Railroads have been a part of my and my family’s life for generations. For myself, it likely originated with knowing it was time to go to bed only after hearing the horn of the 8pm passenger train in the distance, continued with the usual childhood Lionel set.
The choice to model this railway took many years. I had some great minor experiences which solidified my interest in railroading. My brothers and I had the opportunity to ride in the cab of an old Conrail Geep that switched the small yard in town because a neighbor knew the engineer. A local CSX crew let me throw a switch while railfanning one winter. There were the steam excursions run on the N&W / NS lines with N&W #1218, J #611 and various others.
Most galvanizing was my grandfather. We would work on HO scale layouts during the summer visits and visits to my Great Uncles’ would allow me to play with N scale equipment. He always had railroad books on the shelves and paintings or prints on the walls. When not piecing together track or trying to sort out what was causing the electrical short, I was reading his books.
Why the B&SR? The cyclic motion of driving rods and a flicker of fire of the steam era is more enticing to me now than the steel cased diesels I have chased. Maine narrow gauge is different, both in look and operation, than most other railroads; and I’m not one for doing what everyone else is. I enjoy the creativity associated with scratch building and hand laying track. In addition to that, family.
The B&SR was a 21 mile two foot narrow gauge railway stretching from “Bridgton Junction,” near Miram, ME, to Bridgton and on to Harrison, ME on the North side of Long Lake.
Many familiar with the B&SR have seen the picture below. It is included in the book Busted and Still Running, is currently used on the Bridgton Historical Society’s page on the B&SR and has appeared in several other publications.
The engineer holding #5’s handrail is my Great, Great Grandfather, John Marcque (Marcoux). Beside him is his son Phil and on the pilot is his daughter from a second marriage, Berdina. John was the Master Engineer, there with the construction crews until his retirement in 1909. The boys, Phil and Ernest, continued until much later.

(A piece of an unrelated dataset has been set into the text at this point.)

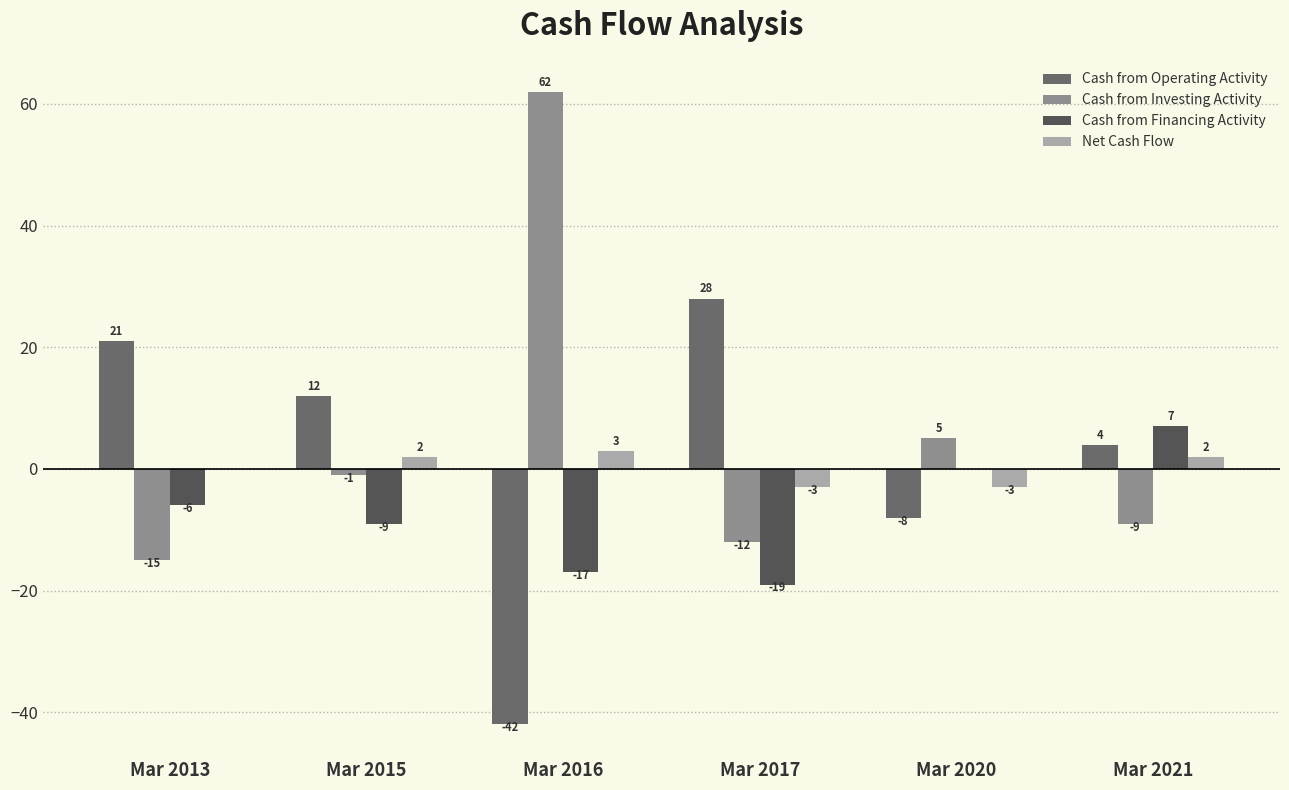

How many values in the Cash from Financing Activity series exceed -6?

2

Below is a photo from years later, showing John, sporting his bushy white mustache, with my grandfather, Phil, sitting shyly between his grandparents. My grandfather was named after his uncle, in the top left of the picture. Though I’m not sure why, my grandfather was referred to as “Billy,” though I figure it is because there were two Phil’s in the family then.
Regarding the names, my Grandfather’s dad (Harold, to John’s right) changed the Americanized “Marcque” back to the original French-Canadian Marcoux.
While he no doubt told me each time I asked, it wasn’t until later in life that I realized that it was my family who worked on the narrow gauge line and there they were in the books. John is mentioned in the Sandy River and Bridgton books by Jones, as well as the Bridgton books by McLin and Ward.
It is interesting that the only story I recall my grandfather relating to me was that he hated riding on the railroad. Not because of the road itself, but because every time he came home to Harrison from the Navy his uncle always made him ride in the cab rather than the passenger car. That coal dust was hell to get out of Navy whites!
So, here I am, nearly 75 years after the B&SR RR / B&H RR closed down, striving to create an operating scaled model of the line, with every desire to reproduce it faithfully due to my family’s involvement.